Try it out for yourself. You can copy-paste the stem-loop sequence into the search field of UGene and use the Add annotation feature to include terminators.

As far as we know, there are no tools looking for phage rho-dependent terminators.

Promoters

Promoters are tricky, because there can be multiple different promoter sequence motifs within one phage, e.g. early, middle & late, or phage-specific promoters recognised by the phage RNA polymerase (if it encodes one). If the bacterial promoter sequences are well characterised, you can use these. Otherwise, a pattern recognition search upstream of each CDSs works best to find new promoters.

First, we'll need to extract the upstream sequences. We will use the script created by Andrea.

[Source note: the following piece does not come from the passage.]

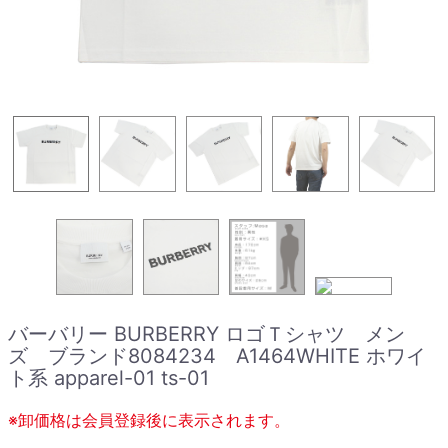
バーバリー BURBERRY ロゴＴシャツ メン
ズ ブランド8084234 A1464WHITE ホワイ
ト系 apparel-01 ts-01
※卸価格は会員登録後に表示されます。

getUpstreamFromGbk -i prokka_T4/PROKKA_11152021.gbk  -o upstream_T4 -l 100 

Then we can use the output file to search for patterns using MEME. If all goes well, you will be able to find conserved ribosome binding site motifs and at least one putative promoter sequence. As with the terminators, you will now need to verify whether these promoters are logically situated given the location of the CDSs.

7️⃣ Tidying up your GenBank file

Adding source modifiers

A very important item on your to-do list for phage genomics, should be providing the correct metadata for each genome. This can be done by providing the necessary source modifiers in your GenBank file, or at the time of submission. A detailed overview of all the possible information to use and the correct qualifiers, can be found on the INSDC website.

Removing unwanted information from GenBank files

Prokka and other tools often add additional qualifiers to each of the features (genes, CDSs, tRNAs etc.) that are identified. There's a debate on whether that's "polluting the GenBank file" or being thorough in reporting information. We're not getting involved, as long as you don't add the additional information in the /product or /gene descriptions.

Any of the qualifiers can be edited or removed manually in either UGene or a text editor. Here, we'll show a way to systematically delete a set of qualifiers using grep on the command line.

# we want to get rid of all the lines starting with /inference
grep -v "/inference" PROKKA_T4.gbk > clean.gbk

8️⃣ Submission to INSDC

At this point, we're suggesting you check out the guidance by NCBI in the The GenBank Submissions Handbook. We hope to update this with more practical tips and tricks soon.